As for Schwartzel, I had heard of some of his previous golfing exploits, but knew little else. He grew up in Johannesburg, as I did, along with over six-million other people. I have never shared any form of transportation with him.

So my real connection to these two individuals is spurious. My support for them is seemingly linked to some strange sense of national or geographic identity.

So, what is it about a sense of place or national identity that makes so many of us feel affinity for strangers?

Clearly, there is something comforting in feeling part of a bigger whole, especially when the whole is a nation. According to academic Anthony D Smith, there are many ways to define nationalism, including ‘the process of forming a nation’, or ‘a movement on behalf of a nation’, but nationalism can also be a sentiment or consciousness of belonging to a nation. Smith notes such a sentiment can exist without it being linked to an ideology or political belief.

Sport is one of the arenas where such a sentiment finds fertile ground. Although I see myself as a multicultural global citizen, seemingly, I am also an easy victim to some forms of national schmaltziness, especially when it comes to my country of birth, South Africa.

But does national sentiment really explain my support for McIlroy?
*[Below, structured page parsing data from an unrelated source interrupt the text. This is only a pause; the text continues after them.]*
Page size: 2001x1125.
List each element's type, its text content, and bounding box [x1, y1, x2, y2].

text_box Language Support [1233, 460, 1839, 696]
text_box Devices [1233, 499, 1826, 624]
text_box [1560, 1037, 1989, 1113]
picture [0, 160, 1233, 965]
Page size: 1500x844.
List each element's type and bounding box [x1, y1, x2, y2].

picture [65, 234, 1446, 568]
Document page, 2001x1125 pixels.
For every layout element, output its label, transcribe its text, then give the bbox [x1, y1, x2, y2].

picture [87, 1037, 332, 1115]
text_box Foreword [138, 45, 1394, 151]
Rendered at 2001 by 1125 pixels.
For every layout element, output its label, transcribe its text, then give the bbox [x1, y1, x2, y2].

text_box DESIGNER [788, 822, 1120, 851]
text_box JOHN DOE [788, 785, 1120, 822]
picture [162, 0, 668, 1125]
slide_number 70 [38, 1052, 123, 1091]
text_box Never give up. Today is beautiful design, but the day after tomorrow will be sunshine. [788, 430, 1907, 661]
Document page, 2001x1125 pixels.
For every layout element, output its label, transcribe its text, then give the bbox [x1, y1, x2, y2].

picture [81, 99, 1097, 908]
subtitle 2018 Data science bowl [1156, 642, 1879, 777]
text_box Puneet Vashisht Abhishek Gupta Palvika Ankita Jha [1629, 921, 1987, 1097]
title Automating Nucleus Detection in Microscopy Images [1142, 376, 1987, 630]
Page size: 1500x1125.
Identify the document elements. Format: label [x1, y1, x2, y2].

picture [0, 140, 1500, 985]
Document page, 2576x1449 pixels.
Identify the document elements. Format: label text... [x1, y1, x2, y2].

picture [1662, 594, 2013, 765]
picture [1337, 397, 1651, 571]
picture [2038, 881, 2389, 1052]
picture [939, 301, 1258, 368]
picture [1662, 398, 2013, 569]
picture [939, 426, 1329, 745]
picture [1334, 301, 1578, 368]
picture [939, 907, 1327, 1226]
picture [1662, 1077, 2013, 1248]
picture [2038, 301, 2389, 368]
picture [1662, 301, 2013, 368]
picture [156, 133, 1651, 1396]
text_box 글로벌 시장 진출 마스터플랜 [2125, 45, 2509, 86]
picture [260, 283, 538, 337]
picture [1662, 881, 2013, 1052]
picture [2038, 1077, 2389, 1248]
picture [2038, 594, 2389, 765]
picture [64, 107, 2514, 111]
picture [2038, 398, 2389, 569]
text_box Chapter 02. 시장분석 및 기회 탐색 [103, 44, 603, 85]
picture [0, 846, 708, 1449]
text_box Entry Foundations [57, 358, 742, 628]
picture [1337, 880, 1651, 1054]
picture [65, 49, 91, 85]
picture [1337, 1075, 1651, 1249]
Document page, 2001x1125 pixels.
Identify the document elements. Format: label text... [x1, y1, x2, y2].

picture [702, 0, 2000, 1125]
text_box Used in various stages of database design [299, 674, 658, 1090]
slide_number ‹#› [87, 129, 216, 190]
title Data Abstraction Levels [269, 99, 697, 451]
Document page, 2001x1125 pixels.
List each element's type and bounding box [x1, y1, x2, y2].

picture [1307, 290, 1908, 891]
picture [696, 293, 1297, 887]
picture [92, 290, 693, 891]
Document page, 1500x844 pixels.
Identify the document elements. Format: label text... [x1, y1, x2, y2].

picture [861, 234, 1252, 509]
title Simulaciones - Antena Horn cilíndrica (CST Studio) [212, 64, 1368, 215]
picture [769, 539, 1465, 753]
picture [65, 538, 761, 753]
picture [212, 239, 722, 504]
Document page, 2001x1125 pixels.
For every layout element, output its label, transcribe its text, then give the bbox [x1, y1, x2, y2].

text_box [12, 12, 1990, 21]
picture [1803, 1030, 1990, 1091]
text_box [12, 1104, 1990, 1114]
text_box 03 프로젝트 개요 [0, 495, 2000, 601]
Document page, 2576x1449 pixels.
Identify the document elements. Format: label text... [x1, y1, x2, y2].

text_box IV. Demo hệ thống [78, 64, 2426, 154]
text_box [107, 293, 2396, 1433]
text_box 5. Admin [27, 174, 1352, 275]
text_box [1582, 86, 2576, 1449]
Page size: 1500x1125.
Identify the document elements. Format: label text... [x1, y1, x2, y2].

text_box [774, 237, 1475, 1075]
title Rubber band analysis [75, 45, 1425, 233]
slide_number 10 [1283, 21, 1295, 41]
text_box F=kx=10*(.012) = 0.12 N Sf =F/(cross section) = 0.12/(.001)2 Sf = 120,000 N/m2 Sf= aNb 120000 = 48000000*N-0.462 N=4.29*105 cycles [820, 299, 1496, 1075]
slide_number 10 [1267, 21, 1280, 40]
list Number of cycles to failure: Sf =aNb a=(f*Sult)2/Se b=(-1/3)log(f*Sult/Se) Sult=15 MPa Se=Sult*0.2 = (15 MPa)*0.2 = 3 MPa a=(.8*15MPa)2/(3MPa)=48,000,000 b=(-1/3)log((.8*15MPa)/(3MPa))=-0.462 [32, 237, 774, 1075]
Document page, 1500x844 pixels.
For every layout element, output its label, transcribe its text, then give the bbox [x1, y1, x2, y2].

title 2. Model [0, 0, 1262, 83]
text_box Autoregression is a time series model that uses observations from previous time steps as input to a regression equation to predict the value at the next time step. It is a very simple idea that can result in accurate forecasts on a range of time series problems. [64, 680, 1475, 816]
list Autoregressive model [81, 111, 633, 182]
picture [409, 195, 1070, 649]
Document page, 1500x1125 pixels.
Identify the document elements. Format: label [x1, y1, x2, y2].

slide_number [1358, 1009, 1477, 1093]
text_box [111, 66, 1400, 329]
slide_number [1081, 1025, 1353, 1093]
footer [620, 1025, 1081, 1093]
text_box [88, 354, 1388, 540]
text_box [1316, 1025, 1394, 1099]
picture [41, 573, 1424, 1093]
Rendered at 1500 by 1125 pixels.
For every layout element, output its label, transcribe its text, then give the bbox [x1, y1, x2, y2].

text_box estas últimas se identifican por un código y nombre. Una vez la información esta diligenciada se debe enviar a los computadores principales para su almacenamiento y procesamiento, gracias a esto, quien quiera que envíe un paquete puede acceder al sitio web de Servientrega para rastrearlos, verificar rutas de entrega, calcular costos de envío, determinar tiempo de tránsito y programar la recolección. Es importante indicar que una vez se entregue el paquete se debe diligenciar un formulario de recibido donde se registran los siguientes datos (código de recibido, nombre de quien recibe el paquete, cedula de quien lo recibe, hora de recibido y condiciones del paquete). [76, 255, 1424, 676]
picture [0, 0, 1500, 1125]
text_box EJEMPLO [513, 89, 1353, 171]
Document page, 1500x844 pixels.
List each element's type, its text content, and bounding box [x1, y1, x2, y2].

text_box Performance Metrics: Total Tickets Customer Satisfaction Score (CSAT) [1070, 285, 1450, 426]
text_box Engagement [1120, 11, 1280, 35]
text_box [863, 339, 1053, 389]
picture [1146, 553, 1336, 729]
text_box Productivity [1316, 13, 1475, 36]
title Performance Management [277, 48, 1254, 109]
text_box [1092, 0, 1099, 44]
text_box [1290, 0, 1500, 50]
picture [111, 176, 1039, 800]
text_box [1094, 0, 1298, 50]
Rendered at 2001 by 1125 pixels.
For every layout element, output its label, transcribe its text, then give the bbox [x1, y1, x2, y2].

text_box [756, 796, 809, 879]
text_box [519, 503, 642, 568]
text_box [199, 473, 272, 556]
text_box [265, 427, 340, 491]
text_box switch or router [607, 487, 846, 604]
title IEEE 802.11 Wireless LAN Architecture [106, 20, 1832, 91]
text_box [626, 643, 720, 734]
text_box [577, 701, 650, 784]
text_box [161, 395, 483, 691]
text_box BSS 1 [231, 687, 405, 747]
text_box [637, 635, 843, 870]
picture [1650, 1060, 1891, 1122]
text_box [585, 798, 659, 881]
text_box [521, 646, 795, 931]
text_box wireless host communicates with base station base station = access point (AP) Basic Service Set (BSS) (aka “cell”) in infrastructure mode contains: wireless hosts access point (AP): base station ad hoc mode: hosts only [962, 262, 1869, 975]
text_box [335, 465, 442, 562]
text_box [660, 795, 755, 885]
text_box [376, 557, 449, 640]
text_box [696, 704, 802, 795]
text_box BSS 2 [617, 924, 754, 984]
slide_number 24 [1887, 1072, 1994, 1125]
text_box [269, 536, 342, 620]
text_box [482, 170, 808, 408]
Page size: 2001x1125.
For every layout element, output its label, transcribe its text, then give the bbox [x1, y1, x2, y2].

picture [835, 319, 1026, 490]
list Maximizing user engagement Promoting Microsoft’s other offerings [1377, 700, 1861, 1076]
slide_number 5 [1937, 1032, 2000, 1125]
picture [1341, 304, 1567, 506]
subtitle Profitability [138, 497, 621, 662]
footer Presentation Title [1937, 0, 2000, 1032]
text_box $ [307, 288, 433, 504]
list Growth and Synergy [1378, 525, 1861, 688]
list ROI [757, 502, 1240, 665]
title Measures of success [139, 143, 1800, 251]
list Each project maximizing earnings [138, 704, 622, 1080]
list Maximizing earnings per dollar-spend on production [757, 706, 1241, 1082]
I now have a residential and familial connection with Northern Ireland, which probably played some part in my support for him. However, I think my support for him is probably linked more to the underdog syndrome. Most of us love the story of the unexpected winner, the small-town person made good, and when David defeats Goliath. The underdog appeals to our sense of righteousness. When the under- dog wins, we are left with a sense of possibility.

But how deep is such support?

We should never forget that supporting the underdog generally only feels good when they win. Most people like to back winners, not routine losers. During the Masters, when McIlroy started losing, the broadcasters quickly lost interest.

But being filled with national pride and defining yourself as part of a group have other dark sides. The more we define ourselves as part of a group, the more we inevitably delineate ourselves from those not part of our group.

In this context, I am embarrassed to admit there was an even darker side to my picking sides in the Masters. Actually, I now realise, with hindsight, that it was not that I really wanted the South African or the young gun from Northern Ireland to win, but what really delighted me was that, actually, an Australian came second.